Showing a GUI Notification From a Shell Script in Linux

GUI notifications from shell scripts in Linux allow you to display visual alerts and messages to users. Two primary tools accomplish this: notify-send for desktop notifications and zenity for interactive dialog boxes.

Using the notify-send Command

The notify-send command is part of the libnotify library and comes pre-installed on most Linux distributions. It displays brief desktop notifications that appear in the system notification area.

Basic Syntax

notify-send [options] <title> <message>

Simple example displaying a notification

notify-send "Hello" "World"

Common Options

Option Description Example Values
-u, --urgency=LEVEL Sets urgency level low, normal, critical
-t, --expire-time=TIME Duration in milliseconds 5000 (5 seconds)
-i, --icon=ICON Notification icon /path/to/icon.png
-c, --category=TYPE Notification category email, im, device

Advanced notification example

notify-send -u critical -t 5000 -i dialog-warning "System Alert" "Disk space is running low"
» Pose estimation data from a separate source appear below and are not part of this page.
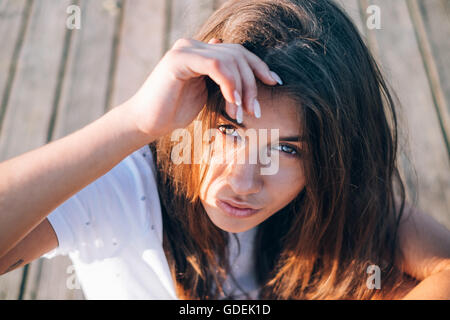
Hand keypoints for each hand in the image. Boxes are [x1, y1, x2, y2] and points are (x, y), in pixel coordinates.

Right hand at [124, 37, 280, 138]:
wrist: (146, 124)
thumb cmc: (174, 113)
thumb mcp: (205, 95)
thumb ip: (220, 80)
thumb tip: (235, 69)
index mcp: (201, 53)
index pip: (237, 52)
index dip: (259, 66)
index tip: (274, 83)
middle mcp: (194, 46)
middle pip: (238, 54)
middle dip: (253, 83)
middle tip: (255, 110)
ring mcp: (186, 50)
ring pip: (230, 59)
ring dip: (242, 88)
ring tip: (241, 112)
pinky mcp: (179, 59)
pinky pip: (215, 65)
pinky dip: (229, 83)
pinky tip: (232, 102)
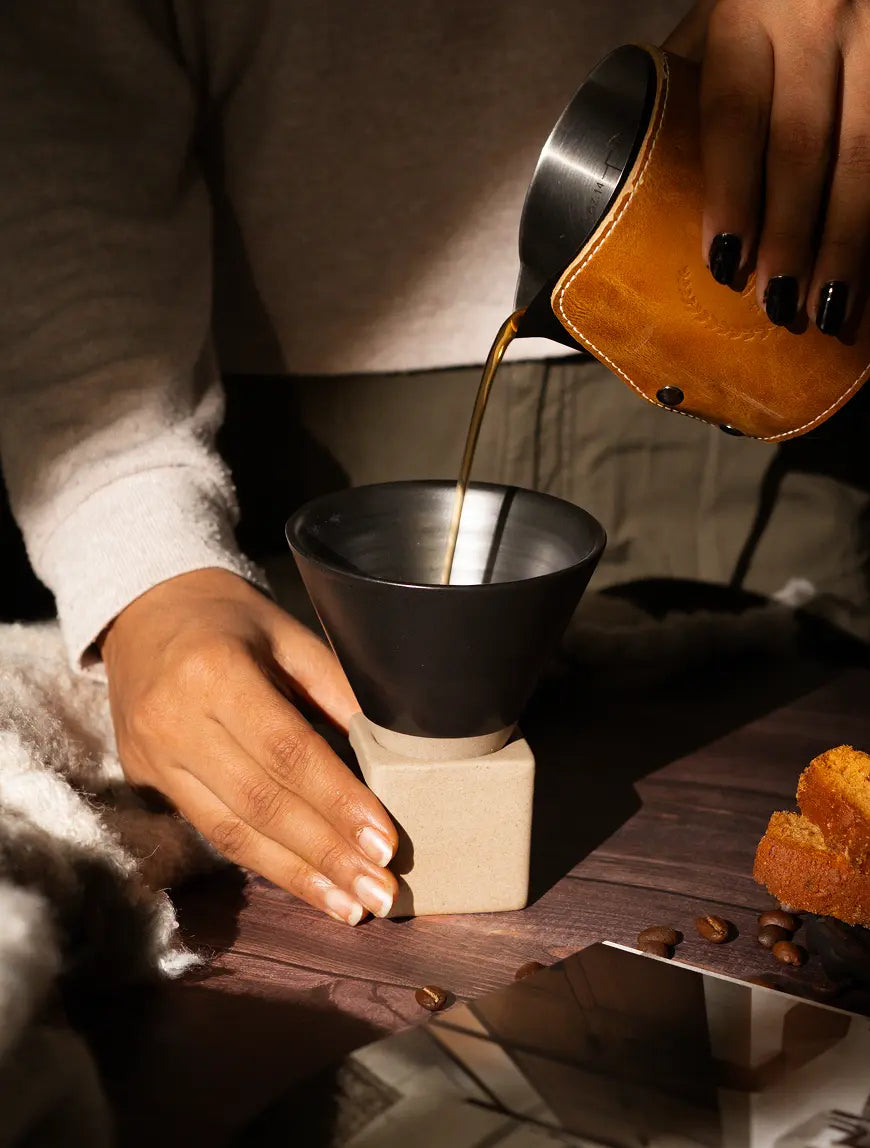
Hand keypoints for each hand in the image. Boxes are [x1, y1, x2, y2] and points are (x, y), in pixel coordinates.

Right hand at [101, 568, 397, 924]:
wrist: (143, 610)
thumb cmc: (230, 617)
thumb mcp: (288, 634)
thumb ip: (336, 689)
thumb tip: (390, 752)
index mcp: (215, 670)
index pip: (287, 751)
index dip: (338, 801)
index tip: (384, 841)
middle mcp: (175, 720)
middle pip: (261, 803)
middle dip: (327, 854)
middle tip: (381, 892)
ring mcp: (155, 756)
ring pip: (233, 832)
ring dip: (299, 876)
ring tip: (351, 906)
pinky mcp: (147, 780)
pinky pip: (212, 831)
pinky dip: (264, 862)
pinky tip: (306, 884)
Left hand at [667, 0, 869, 336]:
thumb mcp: (719, 19)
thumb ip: (695, 80)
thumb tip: (642, 175)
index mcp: (746, 17)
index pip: (734, 120)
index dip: (731, 200)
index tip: (724, 265)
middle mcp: (815, 21)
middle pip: (801, 149)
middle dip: (790, 238)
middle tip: (778, 305)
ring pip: (865, 154)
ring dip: (847, 240)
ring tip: (828, 306)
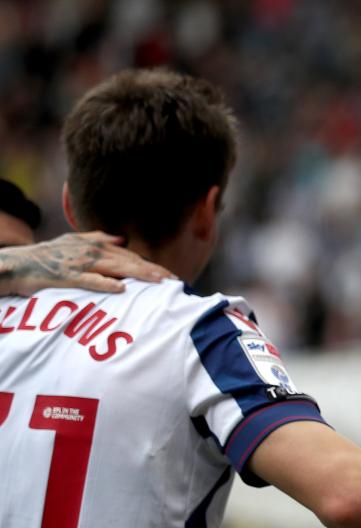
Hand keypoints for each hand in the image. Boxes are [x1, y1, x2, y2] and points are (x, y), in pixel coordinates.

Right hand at [0, 231, 174, 295]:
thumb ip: (98, 239)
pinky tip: (121, 288)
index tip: (170, 276)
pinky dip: (105, 283)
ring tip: (158, 282)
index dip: (151, 266)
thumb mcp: (73, 242)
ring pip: (116, 268)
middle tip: (174, 281)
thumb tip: (121, 239)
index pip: (130, 257)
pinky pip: (90, 280)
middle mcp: (92, 252)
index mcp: (96, 246)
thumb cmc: (47, 255)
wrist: (19, 262)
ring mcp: (80, 263)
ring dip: (138, 274)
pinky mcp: (68, 276)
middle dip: (153, 271)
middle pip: (129, 262)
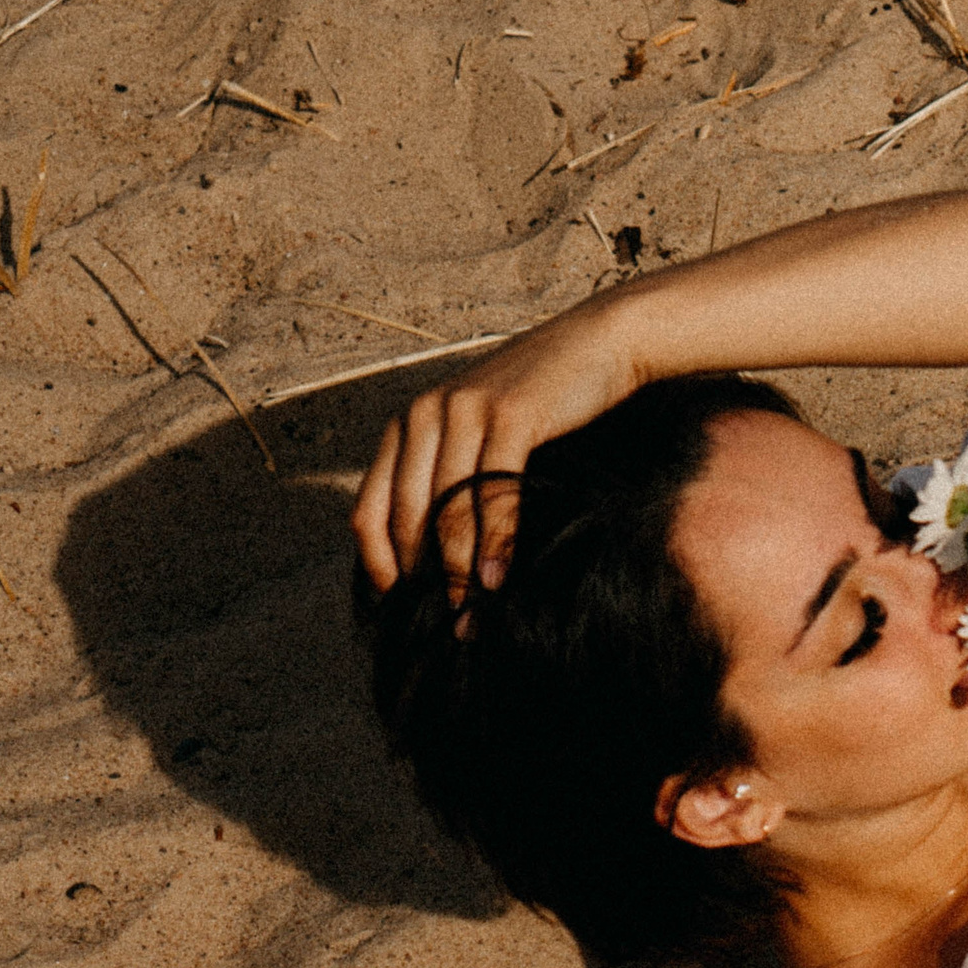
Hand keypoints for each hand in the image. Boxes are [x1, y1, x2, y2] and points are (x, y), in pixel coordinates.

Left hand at [349, 303, 644, 601]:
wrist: (597, 345)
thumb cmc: (544, 402)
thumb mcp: (483, 435)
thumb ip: (454, 477)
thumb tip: (446, 555)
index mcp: (407, 424)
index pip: (370, 508)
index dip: (379, 564)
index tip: (402, 605)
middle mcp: (425, 415)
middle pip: (408, 515)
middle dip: (426, 578)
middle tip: (449, 622)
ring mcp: (466, 412)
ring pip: (450, 508)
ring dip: (461, 570)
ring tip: (474, 612)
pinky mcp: (510, 415)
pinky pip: (494, 491)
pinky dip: (496, 541)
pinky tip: (500, 577)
Notifications in Shell Scripts

Basic shell script with notification

#!/bin/bash

# Script commands here
echo "Processing files..."
sleep 3

# Send completion notification
notify-send "Script Complete" "File processing finished successfully"

Using variables for dynamic notifications

#!/bin/bash

# Define notification content
title="Backup Status"
message="Backup completed at $(date)"

# Send notification
notify-send "$title" "$message"

Conditional Notifications

#!/bin/bash

# Simulate a task
if some_command; then
    notify-send -u normal "Success" "Task completed successfully"
else
    notify-send -u critical "Error" "Task failed to complete"
fi

Using the zenity Utility

Zenity displays GTK+ dialog boxes and is ideal for interactive notifications that require user input. It provides more visual options than notify-send.

Dialog Types

Information dialog

zenity --info --title="Information" --text="Process completed successfully"

Warning dialog

zenity --warning --title="Warning" --text="System resources are low"

Error dialog

zenity --error --title="Error" --text="Failed to connect to server"

Question dialog with user input

if zenity --question --title="Confirm" --text="Do you want to continue?"; then
    echo "User selected Yes"
else
    echo "User selected No"
fi

Advanced zenity Examples

Text entry dialog

name=$(zenity --entry --title="User Input" --text="Enter your name:")
echo "Hello, $name"

Progress bar notification

(for i in {1..100}; do 
    echo $i
    sleep 0.1
done) | zenity --progress --title="Processing" --text="Please wait..." --auto-close

File selection dialog

file=$(zenity --file-selection --title="Select File" --file-filter="Text files | *.txt")
echo "Selected file: $file"

Comparison

Feature notify-send zenity
Purpose Desktop notifications Interactive dialogs
User Interaction None (display only) Buttons, input fields
Appearance System notification area Modal dialog windows
Dependencies libnotify GTK+ libraries
Best For Status updates, alerts User input, confirmations

Conclusion

Both notify-send and zenity provide effective ways to display GUI notifications from shell scripts. Use notify-send for simple status notifications and zenity when you need user interaction or more complex dialog functionality. Choose the appropriate tool based on whether you need passive notifications or active user engagement.